Despite public shows of support like that, the Germans seized on the raid as a propaganda opportunity — a move Mark Clark and others opposed to the bombing had anticipated. The official communique from Berlin that day insisted “there is not a single German soldier in the monastery itself or its immediate neighborhood.”

Many British newspapers ran a report from German news agency correspondent Karl Praegner that was broadcast over the radio. He described the bombing as a “terror attack.”

As there were no German troops in the abbey nor its neighborhood at the time of the bombing, no fire-fighting appliances were available. Therefore the buildings could not be saved.

In view of the complete destruction of the abbey it is probable that the repeated statement of the German Command to the effect that this cradle of the Benedictine Order will not be included in this sphere of military operations is now no longer effective.

The invasion troops, who alone are responsible for the destruction of this venerable monastery, are mistaken if they seriously believe that by this criminal act they have weakened the German fighting strength.”

The second paragraph above confirmed another concern of bombing opponents: with the abbey destroyed, Germans would have no qualms about using the rubble as a defensive position. Within days, German paratroops were installed in what the official U.S. history would call “a virtually impregnable strongpoint.”

Further bombing of the area and attacks in the coming days by the 4th Indian Division and 2nd New Zealand Division failed to dislodge the Germans from the abbey, and poor weather halted any more attempts for weeks. Even when the weather improved, though, the German defensive position was strong enough to allow the 1st Parachute Division to hold out for months.

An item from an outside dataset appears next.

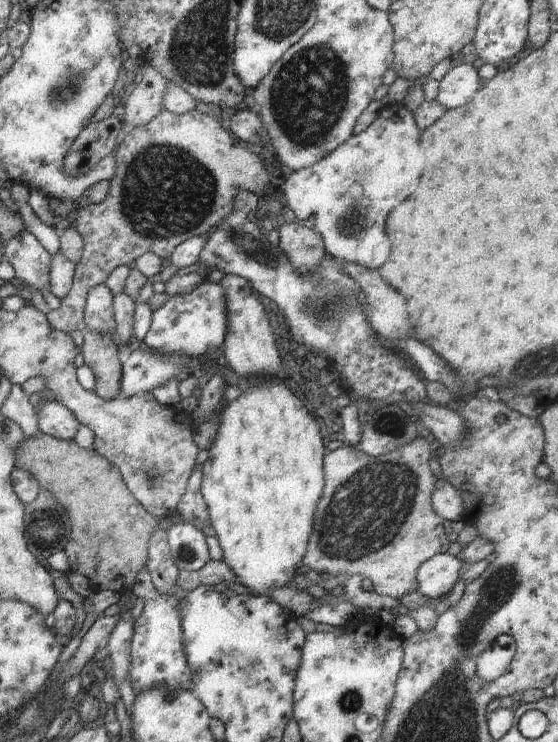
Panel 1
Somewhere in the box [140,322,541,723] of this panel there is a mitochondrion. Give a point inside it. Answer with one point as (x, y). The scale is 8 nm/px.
(365, 513)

Monte Cassino finally fell to British and Polish troops on the morning of May 18 after the remaining Germans pulled out the previous evening. While newspapers trumpeted a victory that put Rome squarely within Allied sights, coverage was tempered with the knowledge of the price that had been paid.

In The Guardian, a correspondent picking through the wreckage of Cassino looked up and described the scene:

High above the town the Monastery stood like jagged spikes of rock on the hill-top. It was no more like any building than is the natural rugged peak of a mountain.

Yesterday it had been like the sullen smoking crater of some volcano, and for most of the day one could watch smoke both ascending and descending round its shattered precincts.

To-day rumours ceased, and the Monastery was in fact no longer in German hands. From Cassino it seemed to have regained almost something of peacefulness; at least it was quiet.